How Public Opinion Constrains the U.S. Supreme Court

First published: 29 October 2010
Citations: 95
A previous version of this article was presented at the 2008 annual meeting of the American Political Science Association, Boston, MA, the University of North Carolina's American Politics Research Group, and Cornell University's Graduate Colloquium. Wohlfarth appreciates research support from a University of North Carolina Thomas M. Uhlman Research Fellowship and the Duke–UNC American Politics Research Group. We also thank Nate Kelly for sharing his Policy Liberalism data, Jim Stimson for providing Policy Mood by Supreme Court term, and Dawn Chutkow, Micheal Giles, Chris Faricy, Krista Hlopak, Timothy Johnson, Kevin McGuire, William Mishler, Jamie Monogan, Elliot Slotnick, Jim Stimson, and Georg Vanberg for helpful comments. Data needed to replicate the analyses presented in this article can be found at http://dvn.iq.harvard.edu/dvn/dv/Enns.
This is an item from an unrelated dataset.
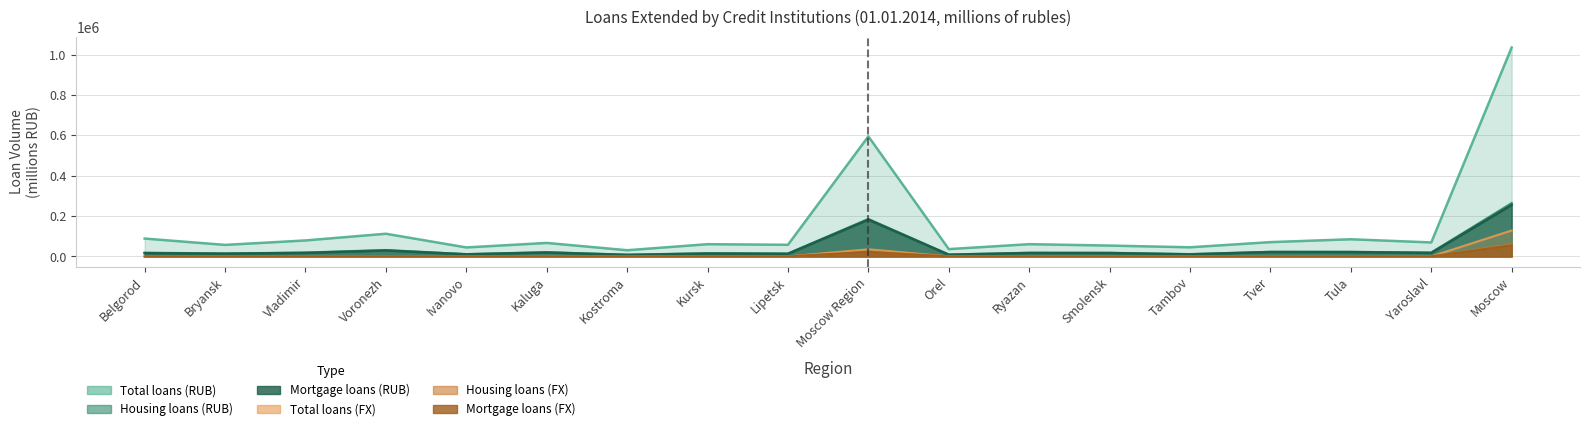

True or false: Total loans (rub) has a value of 30669 at Vladimir.

False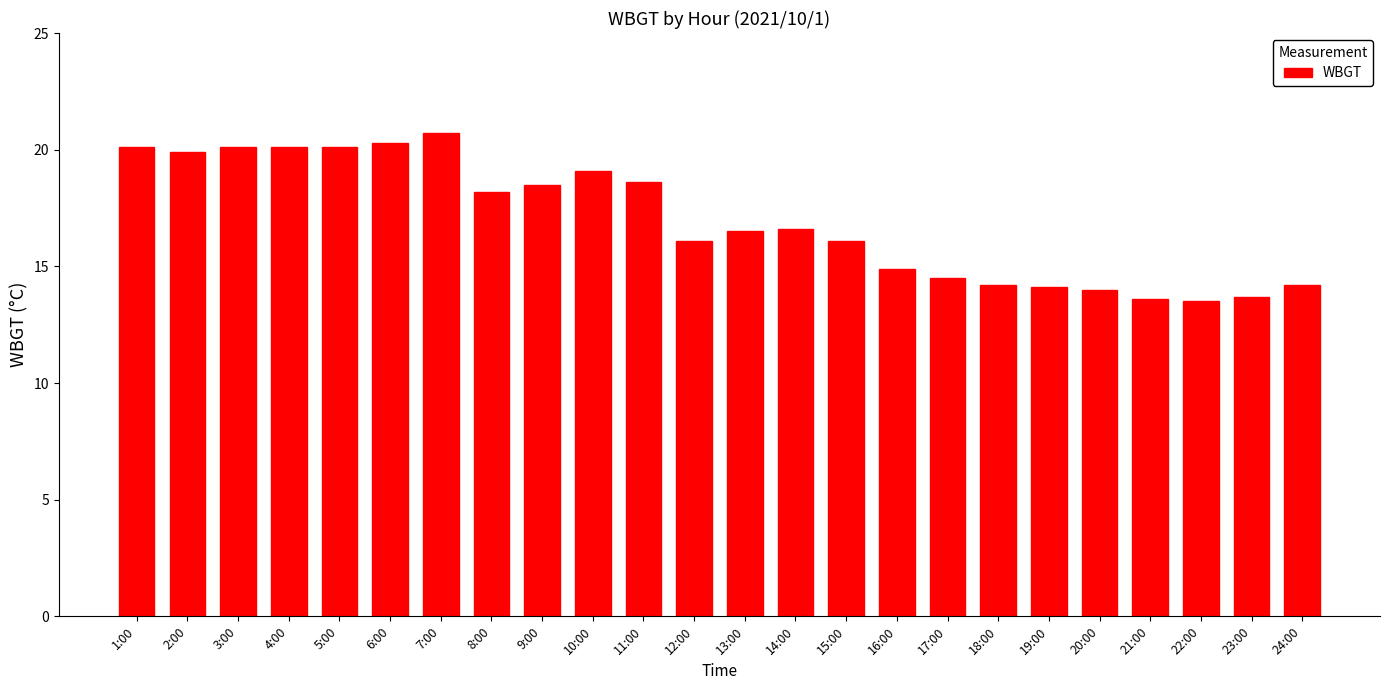

What is the change in value from 3:00 to 10:00?

-1.0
Christopher J. Casillas is a Ph.D. Candidate in the Department of Government, Cornell University, 214 White Hall, Ithaca, NY 14853‐7901 (cjc76@cornell.edu). Peter K. Enns is Assistant Professor in the Department of Government, Cornell University, 214 White Hall, Ithaca, NY 14853‐7901 (pe52@cornell.edu). Patrick C. Wohlfarth is Post‐Doctoral Fellow in the Department of Political Science, Washington University in St. Louis, Campus Box 1063, One Brookings Drive, St. Louis, MO 63130‐4899 (patrickw@wustl.edu).

Abstract

Although scholars increasingly acknowledge a contemporaneous relationship between public opinion and Supreme Court decisions, debate continues as to why this relationship exists. Does public opinion directly influence decisions or do justices simply respond to the same social forces that simultaneously shape the public mood? To answer this question, we first develop a strategy to control for the justices' attitudinal change that stems from the social forces that influence public opinion. We then propose a theoretical argument that predicts strategic justices should be mindful of public opinion even in cases when the public is unlikely to be aware of the Court's activities. The results suggest that the influence of public opinion on Supreme Court decisions is real, substantively important, and most pronounced in nonsalient cases.